The tenants who lived in the house for the longest period during this time were the Brands. Thomas Brand (died 1694) and his wife Margaret (died 1718) moved to the house in about 1670. They were Catholic recusants and are mentioned in numerous records.

William Laurence and Sarah Steward were married in 1750 in Bedford. They had six children one of whom (Thomas Laurence) was a churchwarden. William died in 1766 when all of his children were very young. In his will he made provision for his family.

In 1786 the Mordant family sold their land in Turvey. In the advertisement Sarah Laurence is mentioned as the tenant for the farm with "The Abbey". It was bought by Charles Higgins, a very wealthy merchant from London. He used it as his country house and allowed Sarah to continue living in it by dividing the building and the garden into two parts. He also made some major repairs to the property at this time. When he died in 1792 the house was inherited.

John Higgins (1768–1846) had a strong passion for "The Abbey". Even before he inherited it he made visits to Turvey to see it. He describes these in his memoirs. He said:

"In the 1781 Turvey Abbey was first seen by the writer of this memoir on his way to Bedford. The place caught his attention and exited considerable interest but he got no further account of it than that it was a farm and was called the Abbey.

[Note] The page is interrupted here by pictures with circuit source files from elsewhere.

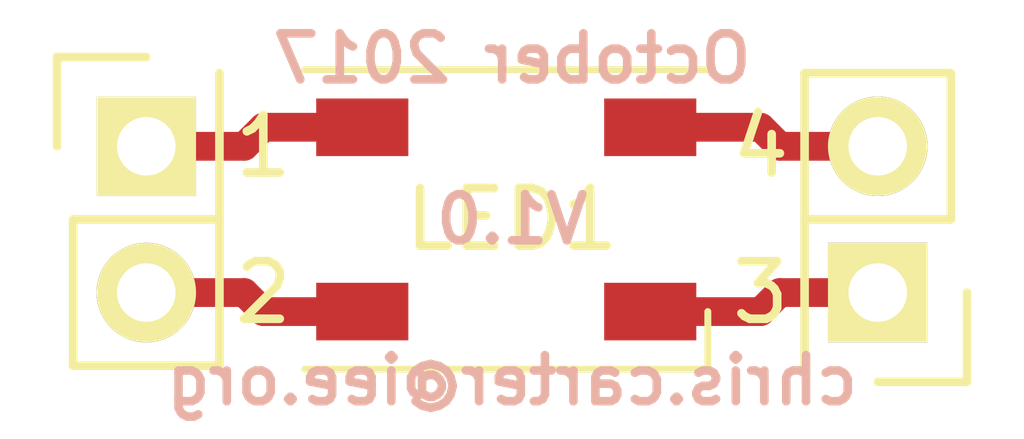
<source format=kicad_pcb>
(kicad_pcb (version 4) (host pcbnew 4.0.7)

  (general
    (links 4)
    (no_connects 4)
    (area 137.159949 101.599949 154.940051 109.220051)
    (thickness 1.6)
    (drawings 15)
    (tracks 12)
    (zones 0)
    (modules 3)
    (nets 5)
  )

  (page A4)
  (layers
    (0 F.Cu signal)
    (31 B.Cu signal hide)
    (32 B.Adhes user hide)
    (33 F.Adhes user hide)
    (34 B.Paste user hide)
    (35 F.Paste user hide)
    (36 B.SilkS user)
    (37 F.SilkS user)
    (38 B.Mask user)
    (39 F.Mask user)
    (40 Dwgs.User user)
    (41 Cmts.User user)
    (42 Eco1.User user)
    (43 Eco2.User user)
    (44 Edge.Cuts user)
    (45 Margin user)
    (46 B.CrtYd user)
    (47 F.CrtYd user)
    (48 B.Fab user)
    (49 F.Fab user)
  )

  (setup
    (last_trace_width 0.5)
    (trace_clearance 0.2)
    (zone_clearance 0.508)
    (zone_45_only no)
    (trace_min 0.2)
    (segment_width 0.2)
    (edge_width 0.0001)
    (via_size 0.6)
    (via_drill 0.4)
    (via_min_size 0.4)
    (via_min_drill 0.3)
    (uvia_size 0.3)
    (uvia_drill 0.1)
    (uvias_allowed no)
    (uvia_min_size 0.2)
    (uvia_min_drill 0.1)
    (pcb_text_width 0.3)
    (pcb_text_size 1.5 1.5)
    (mod_edge_width 0.15)
    (mod_text_size 1 1)
    (mod_text_width 0.15)
    (pad_size 1.524 1.524)
    (pad_drill 0.762)
    (pad_to_mask_clearance 0.2)
    (aux_axis_origin 0 0)
    (visible_elements 7FFFEF7F)
    (pcbplotparams
      (layerselection 0x00030_80000001)
      (usegerberextensions false)
      (excludeedgelayer true)
      (linewidth 0.100000)
      (plotframeref false)
      (viasonmask false)
      (mode 1)
      (useauxorigin false)
      (hpglpennumber 1)
      (hpglpenspeed 20)
      (hpglpendiameter 15)
      (hpglpenoverlay 2)
      (psnegative false)
      (psa4output false)
      (plotreference true)
      (plotvalue true)
      (plotinvisibletext false)
      (padsonsilk false)
      (subtractmaskfromsilk false)
      (outputformat 1)
      (mirror false)
      (drillshape 1)
      (scaleselection 1)
      (outputdirectory ""))
  )

  (net 0 "")
  (net 1 "Net-(H1-Pad1)")
  (net 2 "Net-(H1-Pad2)")
  (net 3 "Net-(H2-Pad1)")
  (net 4 "Net-(H2-Pad2)")

  (net_class Default "This is the default net class."
    (clearance 0.2)
    (trace_width 0.5)
    (via_dia 0.6)
    (via_drill 0.4)
    (uvia_dia 0.3)
    (uvia_drill 0.1)
    (add_net "Net-(H1-Pad1)")
    (add_net "Net-(H1-Pad2)")
    (add_net "Net-(H2-Pad1)")
    (add_net "Net-(H2-Pad2)")
  )

  (net_class "0.5 mm" ""
    (clearance 0.2)
    (trace_width 0.5)
    (via_dia 0.6)
    (via_drill 0.4)
    (uvia_dia 0.3)
    (uvia_drill 0.1)
  )

  (module Socket_Strips:Socket_Strip_Straight_2x01 (layer F.Cu) (tedit 59E167D2) (tstamp 59E6800A)
    (at 139.7 104.14)
    (descr "Through hole socket strip")
    (tags "socket strip")
    (path /59E1655B)
    (fp_text reference H1 (at 0 -5.1) (layer F.SilkS) hide
      (effects (font (size 1 1) (thickness 0.15)))
    )
    (fp_text value Conn_01x02 (at 0 -3.1) (layer F.Fab) hide
      (effects (font (size 1 1) (thickness 0.15)))
    )
    (fp_line (start 0 -1.55) (end -1.55 -1.55) (layer F.SilkS) (width 0.15))
    (fp_line (start -1.75 -1.75) (end -1.75 4.3) (layer F.CrtYd) (width 0.05))
    (fp_line (start 1.75 -1.75) (end 1.75 4.3) (layer F.CrtYd) (width 0.05))
    (fp_line (start -1.75 -1.75) (end 1.75 -1.75) (layer F.CrtYd) (width 0.05))
    (fp_line (start -1.75 4.3) (end 1.75 4.3) (layer F.CrtYd) (width 0.05))
    (fp_line (start 1.27 1.27) (end 1.27 -1.27) (layer F.SilkS) (width 0.15))
    (fp_line (start -1.55 -1.55) (end -1.55 0) (layer F.SilkS) (width 0.15))
    (fp_line (start 1.27 3.81) (end 1.27 1.27) (layer F.SilkS) (width 0.15))
    (fp_line (start 1.27 1.27) (end -1.27 1.27) (layer F.SilkS) (width 0.15))
    (fp_line (start -1.27 1.27) (end -1.27 3.81) (layer F.SilkS) (width 0.15))
    (fp_line (start -1.27 3.81) (end 1.27 3.81) (layer F.SilkS) (width 0.15))
    (pad 1 thru_hole rect (at 0 0) (size 1.7272 1.7272) (drill 1.016) (layers *.Cu *.Mask F.SilkS)
      (net 1 "Net-(H1-Pad1)"))
    (pad 2 thru_hole oval (at 0 2.54) (size 1.7272 1.7272) (drill 1.016) (layers *.Cu *.Mask F.SilkS)
      (net 2 "Net-(H1-Pad2)"))
    (model Socket_Strips.3dshapes/Socket_Strip_Straight_2x01.wrl
      (at (xyz 0 -0.05 0))
      (scale (xyz 1 1 1))
      (rotate (xyz 0 0 180))
    )
  )

  (module Socket_Strips:Socket_Strip_Straight_2x01 (layer F.Cu) (tedit 59E167D6) (tstamp 59E6801B)
    (at 152.4 106.68 180)
    (descr "Through hole socket strip")
    (tags "socket strip")
    (path /59E166D4)
    (fp_text reference H2 (at 0 -5.1 180) (layer F.SilkS) hide
      (effects (font (size 1 1) (thickness 0.15)))
    )
    (fp_text value Conn_01x02 (at 0 -3.1 180) (layer F.Fab) hide
      (effects (font (size 1 1) (thickness 0.15)))
    )
    (fp_line (start 0 -1.55) (end -1.55 -1.55) (layer F.SilkS) (width 0.15))
    (fp_line (start -1.75 -1.75) (end -1.75 4.3) (layer F.CrtYd) (width 0.05))
    (fp_line (start 1.75 -1.75) (end 1.75 4.3) (layer F.CrtYd) (width 0.05))
    (fp_line (start -1.75 -1.75) (end 1.75 -1.75) (layer F.CrtYd) (width 0.05))
    (fp_line (start -1.75 4.3) (end 1.75 4.3) (layer F.CrtYd) (width 0.05))
    (fp_line (start 1.27 1.27) (end 1.27 -1.27) (layer F.SilkS) (width 0.15))
    (fp_line (start -1.55 -1.55) (end -1.55 0) (layer F.SilkS) (width 0.15))
    (fp_line (start 1.27 3.81) (end 1.27 1.27) (layer F.SilkS) (width 0.15))
    (fp_line (start 1.27 1.27) (end -1.27 1.27) (layer F.SilkS) (width 0.15))
    (fp_line (start -1.27 1.27) (end -1.27 3.81) (layer F.SilkS) (width 0.15))
    (fp_line (start -1.27 3.81) (end 1.27 3.81) (layer F.SilkS) (width 0.15))
    (pad 1 thru_hole rect (at 0 0 180) (size 1.7272 1.7272) (drill 1.016) (layers *.Cu *.Mask F.SilkS)
      (net 3 "Net-(H2-Pad1)"))
    (pad 2 thru_hole oval (at 0 2.54 180) (size 1.7272 1.7272) (drill 1.016) (layers *.Cu *.Mask F.SilkS)
      (net 4 "Net-(H2-Pad2)"))
    (model Socket_Strips.3dshapes/Socket_Strip_Straight_2x01.wrl
      (at (xyz 0 -0.05 0))
      (scale (xyz 1 1 1))
      (rotate (xyz 0 0 180))
    )
  )

  (module LEDs:LED_WS2812B-PLCC4 (layer F.Cu) (tedit 59E16710) (tstamp 59E68030)
    (at 145.95 105.41)
    (descr http://www.world-semi.com/uploads/soft/150522/1-150522091P5.pdf)
    (tags "LED NeoPixel")
    (path /59E16442)
    (attr smd)
    (fp_text reference LED1 (at 0.1 0) (layer F.SilkS)
      (effects (font (size 1 1) (thickness 0.15)))
    )
    (fp_text value Conn_02x02_Counter_Clockwise (at 0 4) (layer F.Fab) hide
      (effects (font (size 1 1) (thickness 0.15)))
    )
    (fp_line (start 3.75 -2.85) (end -3.75 -2.85) (layer F.CrtYd) (width 0.05))
    (fp_line (start 3.75 2.85) (end 3.75 -2.85) (layer F.CrtYd) (width 0.05))
    (fp_line (start -3.75 2.85) (end 3.75 2.85) (layer F.CrtYd) (width 0.05))
    (fp_line (start -3.75 -2.85) (end -3.75 2.85) (layer F.CrtYd) (width 0.05))
    (fp_line (start 2.5 1.5) (end 1.5 2.5) (layer F.Fab) (width 0.1))
    (fp_line (start -2.5 -2.5) (end -2.5 2.5) (layer F.Fab) (width 0.1))
    (fp_line (start -2.5 2.5) (end 2.5 2.5) (layer F.Fab) (width 0.1))
    (fp_line (start 2.5 2.5) (end 2.5 -2.5) (layer F.Fab) (width 0.1))
    (fp_line (start 2.5 -2.5) (end -2.5 -2.5) (layer F.Fab) (width 0.1))
    (fp_line (start -3.5 -2.6) (end 3.5 -2.6) (layer F.SilkS) (width 0.12))
    (fp_line (start -3.5 2.6) (end 3.5 2.6) (layer F.SilkS) (width 0.12))
    (fp_line (start 3.5 2.6) (end 3.5 1.6) (layer F.SilkS) (width 0.12))
    (fp_circle (center 0 0) (end 0 -2) (layer F.Fab) (width 0.1))
    (pad 3 smd rect (at 2.5 1.6) (size 1.6 1) (layers F.Cu F.Paste F.Mask)
      (net 3 "Net-(H2-Pad1)"))
    (pad 4 smd rect (at 2.5 -1.6) (size 1.6 1) (layers F.Cu F.Paste F.Mask)
      (net 4 "Net-(H2-Pad2)"))
    (pad 2 smd rect (at -2.5 1.6) (size 1.6 1) (layers F.Cu F.Paste F.Mask)
      (net 2 "Net-(H1-Pad2)"))
    (pad 1 smd rect (at -2.5 -1.6) (size 1.6 1) (layers F.Cu F.Paste F.Mask)
      (net 1 "Net-(H1-Pad1)"))
    (model ${KISYS3DMOD}/LEDs.3dshapes/LED_WS2812B-PLCC4.wrl
      (at (xyz 0 0 0))
      (scale (xyz 0.39 0.39 0.39))
      (rotate (xyz 0 0 180))
    )
  )

  (gr_arc (start 138.43 107.95) (end 138.43 109.22) (angle 90) (layer Edge.Cuts) (width 0.0001))
  (gr_arc (start 153.67 107.95) (end 154.94 107.95) (angle 90) (layer Edge.Cuts) (width 0.0001))
  (gr_arc (start 153.67 102.87) (end 153.67 101.6) (angle 90) (layer Edge.Cuts) (width 0.0001))
  (gr_arc (start 138.43 102.87) (end 137.16 102.87) (angle 90) (layer Edge.Cuts) (width 0.0001))
  (gr_text V1.0 (at 146.05 105.41 360) (layer B.SilkS) (tstamp 59ADF171)
    (effects (font (size 0.8 0.8) (thickness 0.15)) (justify mirror))
  )
  (gr_text "October 2017" (at 146.05 102.616 360) (layer B.SilkS) (tstamp 59ADEFD7)
    (effects (font (size 0.8 0.8) (thickness 0.15)) (justify mirror))
  )
  (gr_text chris.carter@iee.org (at 146.05 108.204 360) (layer B.SilkS)
    (effects (font (size 0.8 0.8) (thickness 0.15)) (justify mirror))
  )
  (gr_line (start 137.16 107.95) (end 137.16 102.87) (layer Edge.Cuts) (width 0.0001))
  (gr_line (start 153.67 109.22) (end 138.43 109.22) (layer Edge.Cuts) (width 0.0001))
  (gr_line (start 154.94 102.87) (end 154.94 107.95) (layer Edge.Cuts) (width 0.0001))
  (gr_line (start 138.43 101.6) (end 153.67 101.6) (layer Edge.Cuts) (width 0.0001))
  (gr_text 2 (at 141.732 106.68 360) (layer F.SilkS) (tstamp 59ADEEB1)
    (effects (font (size 1 1) (thickness 0.15)))
  )
  (gr_text 3 (at 150.368 106.68) (layer F.SilkS) (tstamp 59ADEEAE)
    (effects (font (size 1 1) (thickness 0.15)))
  )
  (gr_text 4 (at 150.368 104.14 360) (layer F.SilkS) (tstamp 59ADEEAB)
    (effects (font (size 1 1) (thickness 0.15)))
  )
  (gr_text 1 (at 141.732 104.14 360) (layer F.SilkS)
    (effects (font (size 1 1) (thickness 0.15)))
  )

  (segment (start 139.7 104.14) (end 141.402 104.14) (width 0.5) (layer F.Cu) (net 1))
  (segment (start 141.402 104.14) (end 141.732 103.81) (width 0.5) (layer F.Cu) (net 1))
  (segment (start 141.732 103.81) (end 143.45 103.81) (width 0.5) (layer F.Cu) (net 1))
  (segment (start 143.45 107.01) (end 141.732 107.01) (width 0.5) (layer F.Cu) (net 2))
  (segment (start 141.732 107.01) (end 141.402 106.68) (width 0.5) (layer F.Cu) (net 2))
  (segment (start 141.402 106.68) (end 139.7 106.68) (width 0.5) (layer F.Cu) (net 2))
  (segment (start 152.4 106.68) (end 150.698 106.68) (width 0.5) (layer F.Cu) (net 3))
  (segment (start 150.698 106.68) (end 150.368 107.01) (width 0.5) (layer F.Cu) (net 3))
  (segment (start 150.368 107.01) (end 148.45 107.01) (width 0.5) (layer F.Cu) (net 3))
  (segment (start 148.45 103.81) (end 150.368 103.81) (width 0.5) (layer F.Cu) (net 4))
  (segment (start 152.4 104.14) (end 150.698 104.14) (width 0.5) (layer F.Cu) (net 4))
  (segment (start 150.698 104.14) (end 150.368 103.81) (width 0.5) (layer F.Cu) (net 4))

)

</source>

About three years afterwards he was invited with some friends by the steward (employed by the Mordaunts) to a days fishing. Whilst they were taking refreshing draughts of punch in the garden of the Fishes Public House (now the Three Fyshes) he ran up the street to take a view of the old house and examined as much as he thought he might be permitted to do of the outside of the building."

He made a sketch of the front and back of the house at this time which he included in his memoirs.

In about 1801 John made some additions to the house. He built a new coach house with a clock (now called Brand House) and added balustrading and two mullioned windows brought from Easton Maudit. Later he built a walled garden and a Gothic summer house.